Exercise description:
Output all the records word for word. Drop the pictures.

+++

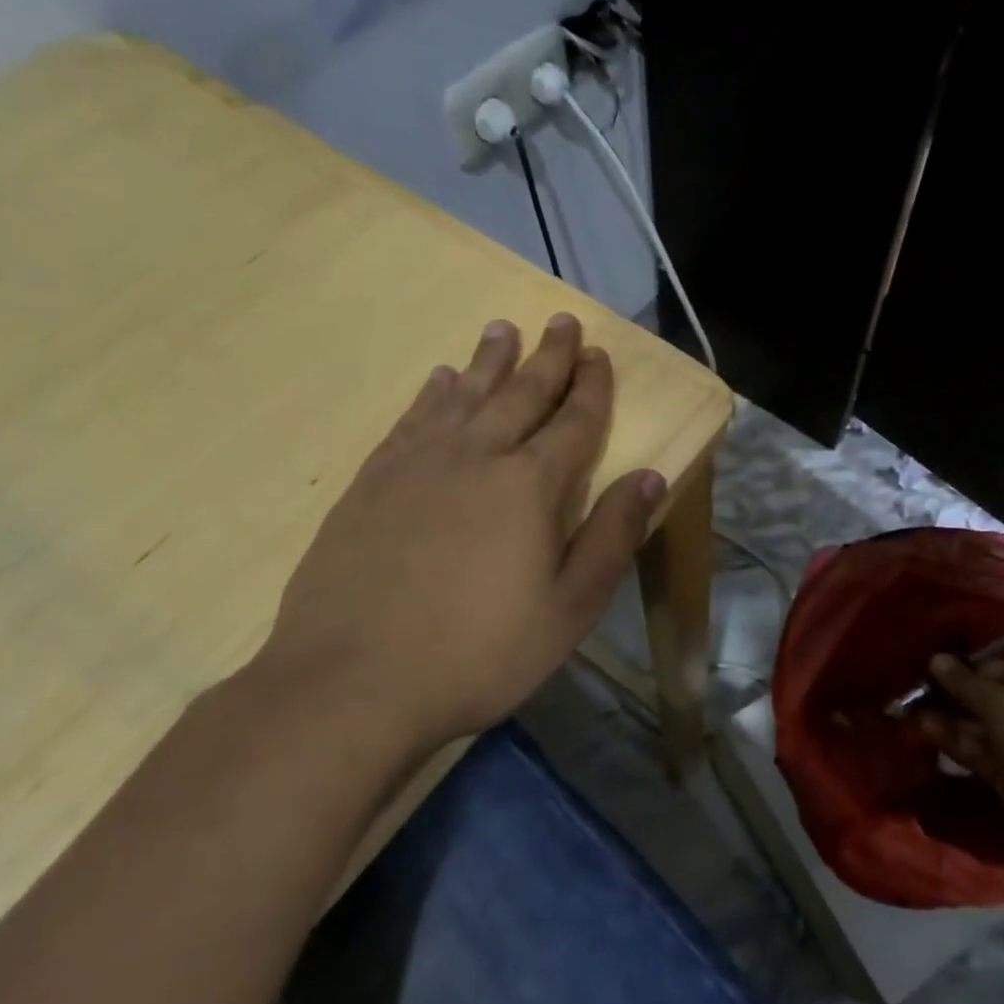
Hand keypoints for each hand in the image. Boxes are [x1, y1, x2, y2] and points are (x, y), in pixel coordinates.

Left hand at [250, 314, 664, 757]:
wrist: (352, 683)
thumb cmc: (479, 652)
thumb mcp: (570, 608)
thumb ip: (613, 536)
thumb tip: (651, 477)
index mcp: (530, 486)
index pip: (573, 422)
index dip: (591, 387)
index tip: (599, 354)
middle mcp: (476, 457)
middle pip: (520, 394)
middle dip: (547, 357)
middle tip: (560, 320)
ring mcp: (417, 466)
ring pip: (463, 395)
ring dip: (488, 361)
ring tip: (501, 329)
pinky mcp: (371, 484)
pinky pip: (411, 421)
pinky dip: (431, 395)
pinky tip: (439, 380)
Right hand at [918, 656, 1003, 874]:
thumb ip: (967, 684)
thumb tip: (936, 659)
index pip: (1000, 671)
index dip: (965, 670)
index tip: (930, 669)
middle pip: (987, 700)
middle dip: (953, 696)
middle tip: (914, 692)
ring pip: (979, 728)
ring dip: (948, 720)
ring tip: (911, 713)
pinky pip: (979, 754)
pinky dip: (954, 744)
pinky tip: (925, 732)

+++

Answer to this exercise:
Hand keypoints for each hand in the image. Boxes are [x1, y1, x2, y2] and points are (x, y), in pixel coordinates.

Left hand at [250, 314, 664, 757]:
wrist: (352, 683)
thumb cmc: (479, 652)
thumb mcp: (570, 608)
thumb ip: (613, 536)
thumb tip: (651, 477)
index mcp: (530, 486)
index pip: (573, 422)
index dip: (591, 387)
index tip: (599, 354)
middle mcp: (476, 457)
middle pip: (520, 394)
middle dip: (547, 357)
middle tip: (560, 320)
ring mcp: (417, 466)
ring pip: (463, 395)
ring dip: (488, 361)
ring tip: (501, 329)
pinky mcp: (371, 484)
pinky pip: (411, 421)
pinky dip: (431, 395)
pinky tip: (439, 380)
Right hand at [918, 656, 1003, 874]:
thumb ip: (967, 684)
thumb tip: (936, 659)
index pip: (1000, 671)
index dip: (965, 670)
index tip: (930, 669)
middle pip: (987, 700)
middle dip: (953, 696)
middle tip: (914, 692)
ring pip: (979, 728)
ring dip: (948, 720)
ring tip: (911, 713)
pinky pip: (979, 754)
pinky dip: (954, 744)
pinky tip: (925, 732)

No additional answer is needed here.